> [Instruction] Each record should be given again exactly as it appears, with no image included.

----

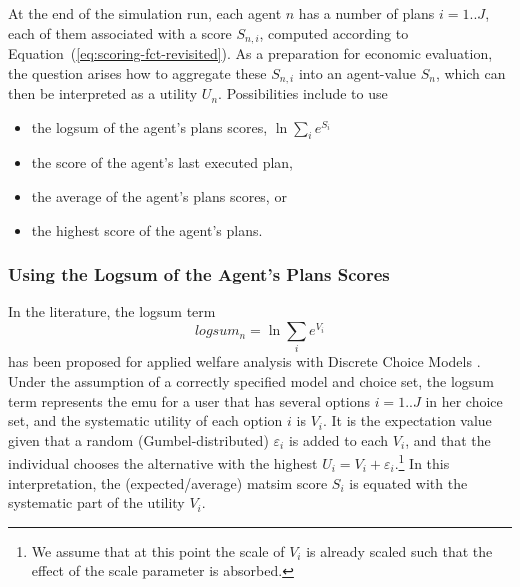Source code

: At the end of the simulation run, each agent $n$ has a number of plans $i=1..J$, each of them associated with a score $S_{n,i}$, computed according to Equation~(\ref{eq:scoring-fct-revisited}).
%
%
As a preparation for economic evaluation, the question arises how to aggregate these $S_{n,i}$ into an agent-value $S_n$, which can then be interpreted as a utility $U_n$.  Possibilities include to use
%
%
\begin{itemize}\styleItemize
\item the logsum of the agent's plans scores, \ie $\ln \sum_i e^{S_i}$
\item the score of the agent's last executed plan, 
\item the average of the agent's plans scores, or
\item the highest score of the agent's plans.
\end{itemize}
%

\subsubsection{Using the Logsum of the Agent's Plans Scores}
\label{ch:economicEval:valuingBehavior:output2Eval:logsum}
In the literature, the logsum term 
\[
logsum_n = \ln \sum_i e^{V_i}
\]
has been proposed for applied welfare analysis with Discrete Choice Models \citep{SmallRosen1981AppliedWelfareEconomics, deJongDalyEtAl2006logsum, KohliDaly2006LogsumEvalPRISM, deJongEtAl2007LogsumTRA}.
%
%
Under the assumption of a 
  correctly specified model and choice set,
the logsum term represents the \gls{emu} for a user that has several options $i=1..J$ in her choice set, and the systematic utility of each option $i$ is $V_i$.
%
It is the expectation value given that a random (Gumbel-distributed) $\varepsilon_i$ is added to each $V_i$, and that the individual chooses the alternative with the highest $U_i = V_i + \varepsilon_i$.\footnote{%
%
We assume that at this point the scale of $V_i$ is already scaled such that the effect of the scale parameter is absorbed.
%
} In this interpretation, the 
(expected/average) \acrshort{matsim} score $S_i$ is equated with the systematic part of the utility $V_i$.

----

> [Solution to the exercise]
Source code

: At the end of the simulation run, each agent $n$ has a number of plans $i=1..J$, each of them associated with a score $S_{n,i}$, computed according to Equation~(\ref{eq:scoring-fct-revisited}).
%
%
As a preparation for economic evaluation, the question arises how to aggregate these $S_{n,i}$ into an agent-value $S_n$, which can then be interpreted as a utility $U_n$.  Possibilities include to use
%
%
\begin{itemize}\styleItemize
\item the logsum of the agent's plans scores, \ie $\ln \sum_i e^{S_i}$
\item the score of the agent's last executed plan, 
\item the average of the agent's plans scores, or
\item the highest score of the agent's plans.
\end{itemize}
%

\subsubsection{Using the Logsum of the Agent's Plans Scores}
\label{ch:economicEval:valuingBehavior:output2Eval:logsum}
In the literature, the logsum term 
\[
logsum_n = \ln \sum_i e^{V_i}
\]
has been proposed for applied welfare analysis with Discrete Choice Models \citep{SmallRosen1981AppliedWelfareEconomics, deJongDalyEtAl2006logsum, KohliDaly2006LogsumEvalPRISM, deJongEtAl2007LogsumTRA}.
%
%
Under the assumption of a 
  correctly specified model and choice set,
the logsum term represents the \gls{emu} for a user that has several options $i=1..J$ in her choice set, and the systematic utility of each option $i$ is $V_i$.
%
It is the expectation value given that a random (Gumbel-distributed) $\varepsilon_i$ is added to each $V_i$, and that the individual chooses the alternative with the highest $U_i = V_i + \varepsilon_i$.\footnote{%
%
We assume that at this point the scale of $V_i$ is already scaled such that the effect of the scale parameter is absorbed.
%
} In this interpretation, the 
(expected/average) \acrshort{matsim} score $S_i$ is equated with the systematic part of the utility $V_i$.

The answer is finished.